突然の台詞にクロカ達は思わず困惑してしまう。
「た、タキトゥスさん…?一体、何を言って…」
クロカたちにとって、大事な友人を助ける為の戦いだ。
しかしその発端となったのは、ろくでもない大人たちが原因なのだ。
幾ら銃が扱えたとしても、降りかかる火の粉を子供がこれ以上振り払う必要なんてない。
ここから先、降りかかるであろう火の粉を振り払う役目は自分一人で良い。
これは生前から続くせめての贖罪である一方で──
「良いな…─」
これは大人としての役目、何より責任でもあるのだから。
「お前たちは振り返るなよ」
念を押す様に、敢えて相手に喋らす間を与えないように伝えるとクロカに代わってアーサーは洋館のドアを思い切り蹴破った。

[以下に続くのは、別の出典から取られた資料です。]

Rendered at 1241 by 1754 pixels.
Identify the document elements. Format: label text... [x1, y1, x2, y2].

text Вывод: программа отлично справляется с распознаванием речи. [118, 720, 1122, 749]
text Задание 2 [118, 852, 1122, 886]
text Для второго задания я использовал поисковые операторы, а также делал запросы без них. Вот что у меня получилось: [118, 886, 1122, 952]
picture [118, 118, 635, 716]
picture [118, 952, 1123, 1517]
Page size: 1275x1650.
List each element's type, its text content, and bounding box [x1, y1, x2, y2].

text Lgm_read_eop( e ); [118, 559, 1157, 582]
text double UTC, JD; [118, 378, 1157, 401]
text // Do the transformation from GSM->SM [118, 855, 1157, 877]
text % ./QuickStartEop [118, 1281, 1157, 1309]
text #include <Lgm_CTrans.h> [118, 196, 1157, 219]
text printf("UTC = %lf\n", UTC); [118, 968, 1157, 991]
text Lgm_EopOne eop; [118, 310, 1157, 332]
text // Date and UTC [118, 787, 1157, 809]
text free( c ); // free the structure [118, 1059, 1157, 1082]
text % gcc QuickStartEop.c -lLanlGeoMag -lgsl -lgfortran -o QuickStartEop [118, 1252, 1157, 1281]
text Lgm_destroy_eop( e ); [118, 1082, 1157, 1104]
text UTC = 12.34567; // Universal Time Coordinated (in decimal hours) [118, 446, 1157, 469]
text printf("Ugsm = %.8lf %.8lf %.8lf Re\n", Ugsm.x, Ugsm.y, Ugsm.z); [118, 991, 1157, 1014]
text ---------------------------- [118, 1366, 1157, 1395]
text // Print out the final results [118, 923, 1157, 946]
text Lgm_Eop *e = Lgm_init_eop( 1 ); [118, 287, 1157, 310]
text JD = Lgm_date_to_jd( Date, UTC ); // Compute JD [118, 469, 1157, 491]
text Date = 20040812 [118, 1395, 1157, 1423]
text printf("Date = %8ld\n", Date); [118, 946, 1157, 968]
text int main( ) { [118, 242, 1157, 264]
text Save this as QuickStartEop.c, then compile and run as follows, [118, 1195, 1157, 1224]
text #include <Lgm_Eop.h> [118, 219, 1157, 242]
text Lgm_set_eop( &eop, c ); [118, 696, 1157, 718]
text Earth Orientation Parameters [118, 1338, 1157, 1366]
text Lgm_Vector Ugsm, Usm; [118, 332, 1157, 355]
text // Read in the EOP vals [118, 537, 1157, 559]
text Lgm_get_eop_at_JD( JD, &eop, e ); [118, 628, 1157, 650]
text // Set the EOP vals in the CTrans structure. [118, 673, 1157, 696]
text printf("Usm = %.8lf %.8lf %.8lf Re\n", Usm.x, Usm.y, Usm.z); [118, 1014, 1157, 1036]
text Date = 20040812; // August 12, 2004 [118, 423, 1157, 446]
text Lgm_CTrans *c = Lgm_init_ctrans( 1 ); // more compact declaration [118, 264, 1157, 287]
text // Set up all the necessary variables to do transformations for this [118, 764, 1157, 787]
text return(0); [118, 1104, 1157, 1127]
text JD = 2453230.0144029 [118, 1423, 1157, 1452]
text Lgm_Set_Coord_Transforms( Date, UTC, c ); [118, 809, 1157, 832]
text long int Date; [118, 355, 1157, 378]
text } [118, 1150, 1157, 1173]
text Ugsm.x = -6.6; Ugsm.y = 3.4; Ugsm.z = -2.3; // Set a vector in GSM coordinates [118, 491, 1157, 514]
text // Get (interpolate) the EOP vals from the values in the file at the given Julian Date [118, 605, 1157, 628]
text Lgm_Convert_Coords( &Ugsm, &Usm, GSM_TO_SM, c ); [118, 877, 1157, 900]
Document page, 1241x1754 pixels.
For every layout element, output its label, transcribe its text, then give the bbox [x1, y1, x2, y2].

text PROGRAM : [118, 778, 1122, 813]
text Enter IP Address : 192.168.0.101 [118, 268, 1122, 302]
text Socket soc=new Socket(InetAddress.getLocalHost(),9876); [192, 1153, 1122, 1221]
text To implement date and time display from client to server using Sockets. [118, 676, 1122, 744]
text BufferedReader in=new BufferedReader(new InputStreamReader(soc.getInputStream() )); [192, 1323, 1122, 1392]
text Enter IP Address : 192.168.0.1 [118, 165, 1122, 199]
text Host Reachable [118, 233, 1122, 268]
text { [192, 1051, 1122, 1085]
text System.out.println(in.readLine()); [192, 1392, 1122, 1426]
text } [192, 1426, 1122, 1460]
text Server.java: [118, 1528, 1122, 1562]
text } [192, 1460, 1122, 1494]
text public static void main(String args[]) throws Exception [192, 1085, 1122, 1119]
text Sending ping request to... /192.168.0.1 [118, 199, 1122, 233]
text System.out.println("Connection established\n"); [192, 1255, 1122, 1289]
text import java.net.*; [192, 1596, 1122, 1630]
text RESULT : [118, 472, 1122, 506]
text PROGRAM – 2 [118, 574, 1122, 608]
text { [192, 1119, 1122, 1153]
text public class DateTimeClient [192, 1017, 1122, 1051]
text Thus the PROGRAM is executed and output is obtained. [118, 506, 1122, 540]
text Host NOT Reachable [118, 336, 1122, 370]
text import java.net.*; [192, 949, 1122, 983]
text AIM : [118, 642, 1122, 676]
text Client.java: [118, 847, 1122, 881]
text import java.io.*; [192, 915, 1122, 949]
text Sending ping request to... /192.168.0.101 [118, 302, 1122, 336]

脆くなった扉は破砕音と共にいとも容易く飛んでいき、外から月明かりが差し込む中、それを背にしてアーサーは洋館へと踏み出す。
同時にクロカ、ハヅキ、セツラは何処か後ろ髪を引かれそうな感覚を覚えながらも囚われているハルノを助ける為に洋館内へと消えていき、アーサーは手に持った銀のキャトルマンリボルバーを上に向かって発砲して、隠れているであろう相手に、そして主犯格である小太りの猫の獣人に向かって大きく叫んだ。
「今から行くぞ、クソ野郎ども!覚悟は出来ているんだろうなぁッ!」
前回の話と比べるとやや長めでございます。
今回は何処かきな臭いのを残しながらですが、カイナ農場学園の三人の戦いと洋館内突撃シーンを書かせていただきました。
次回は…さてどうしたものかねぇ。まぁそこはゆっくりと考えましょうかね。